All switches on the surface (Highland Branch excepted) are hand throw only.
  by bostontrainguy
 
And in the good old days you could run through a trailing spring switch without stopping (like where the C Line cars loop into the yard on Chestnut Hill Ave). Now the operators are required to throw every switch by hand often holding up traffic coming down the hill into Cleveland Circle. "Slapping" switches will get you in big trouble.
  by Arborwayfan
 
In 1986-89 and for a while after that Brigham Circle was set up with two spring switches, so that each car could pull into the outbound platform, change ends, and head over to the inbound platform without throwing any switches. I think. I remember watching a car do it. Sometime later they moved the crossover inbound of the inbound platform, so a car turning back to downtown at Brigham Circle would now, I guess, use only the inbound platform, but the same staggered platforms are still there. Does anyone know why they moved the crossover?

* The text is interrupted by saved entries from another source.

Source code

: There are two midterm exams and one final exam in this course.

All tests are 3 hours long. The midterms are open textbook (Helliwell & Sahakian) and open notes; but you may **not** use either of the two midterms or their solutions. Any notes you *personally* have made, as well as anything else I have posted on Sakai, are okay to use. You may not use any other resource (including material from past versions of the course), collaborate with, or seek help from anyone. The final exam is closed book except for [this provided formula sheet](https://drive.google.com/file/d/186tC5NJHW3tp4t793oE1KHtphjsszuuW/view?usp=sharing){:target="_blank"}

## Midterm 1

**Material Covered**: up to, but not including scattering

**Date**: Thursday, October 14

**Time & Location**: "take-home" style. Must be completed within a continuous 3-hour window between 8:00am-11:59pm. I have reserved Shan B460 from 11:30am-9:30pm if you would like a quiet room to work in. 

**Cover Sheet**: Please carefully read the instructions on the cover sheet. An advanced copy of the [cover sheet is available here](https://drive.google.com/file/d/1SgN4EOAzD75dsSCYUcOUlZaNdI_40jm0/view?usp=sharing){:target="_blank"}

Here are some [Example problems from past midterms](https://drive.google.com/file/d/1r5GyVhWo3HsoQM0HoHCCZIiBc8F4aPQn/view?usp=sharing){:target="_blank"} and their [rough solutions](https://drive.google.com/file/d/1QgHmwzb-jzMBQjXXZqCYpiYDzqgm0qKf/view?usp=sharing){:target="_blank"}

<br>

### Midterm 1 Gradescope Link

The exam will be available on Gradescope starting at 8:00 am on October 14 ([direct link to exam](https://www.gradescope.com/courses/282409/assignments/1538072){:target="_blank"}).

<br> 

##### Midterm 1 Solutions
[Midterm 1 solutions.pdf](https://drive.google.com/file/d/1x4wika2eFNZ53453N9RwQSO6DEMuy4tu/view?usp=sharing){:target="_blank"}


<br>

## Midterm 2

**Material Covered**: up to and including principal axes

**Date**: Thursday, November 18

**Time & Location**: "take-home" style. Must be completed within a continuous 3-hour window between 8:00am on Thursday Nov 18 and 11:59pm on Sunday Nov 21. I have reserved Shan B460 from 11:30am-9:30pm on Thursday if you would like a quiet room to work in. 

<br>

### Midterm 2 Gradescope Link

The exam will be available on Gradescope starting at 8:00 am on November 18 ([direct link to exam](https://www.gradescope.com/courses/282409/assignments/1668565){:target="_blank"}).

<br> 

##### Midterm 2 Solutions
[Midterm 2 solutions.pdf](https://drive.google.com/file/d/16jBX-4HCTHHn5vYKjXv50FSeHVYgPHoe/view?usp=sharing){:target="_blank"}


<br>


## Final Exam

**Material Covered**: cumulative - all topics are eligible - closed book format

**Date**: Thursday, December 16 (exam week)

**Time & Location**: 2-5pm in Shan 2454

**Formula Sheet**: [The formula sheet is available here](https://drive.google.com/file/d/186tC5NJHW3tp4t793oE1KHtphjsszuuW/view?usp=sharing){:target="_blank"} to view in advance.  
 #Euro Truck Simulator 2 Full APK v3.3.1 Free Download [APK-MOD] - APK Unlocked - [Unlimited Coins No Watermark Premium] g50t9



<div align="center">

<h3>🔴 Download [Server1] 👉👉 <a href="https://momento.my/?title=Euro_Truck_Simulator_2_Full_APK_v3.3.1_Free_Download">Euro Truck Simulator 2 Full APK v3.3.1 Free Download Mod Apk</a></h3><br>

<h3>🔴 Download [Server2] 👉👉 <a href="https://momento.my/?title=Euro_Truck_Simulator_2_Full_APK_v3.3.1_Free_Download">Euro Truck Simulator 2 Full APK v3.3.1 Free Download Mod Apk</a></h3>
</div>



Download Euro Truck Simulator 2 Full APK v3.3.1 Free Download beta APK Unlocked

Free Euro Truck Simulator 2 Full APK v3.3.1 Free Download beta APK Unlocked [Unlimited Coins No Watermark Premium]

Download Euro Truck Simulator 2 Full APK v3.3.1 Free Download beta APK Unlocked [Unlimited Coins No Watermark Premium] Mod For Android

One would not call Oslo backward in street-running trolleys, and the #19 and #12 cars' operators have to throw the switch at Majorstuen at the beginning of every run (assuming they are alternating, which they normally do. They don't use a crowbar to pry the rail over; there's an underground switchstand under a plate between the rails, with a place to inset a kind of extension into the lever that makes it work; they get off the car with the lever and throw the switch. Takes half a minute and gives the operator a chance to stretch. No reason to automate. But there's no backup move involved and the cars are scheduled to sit at that station for a few minutes anyway, so there's no delay.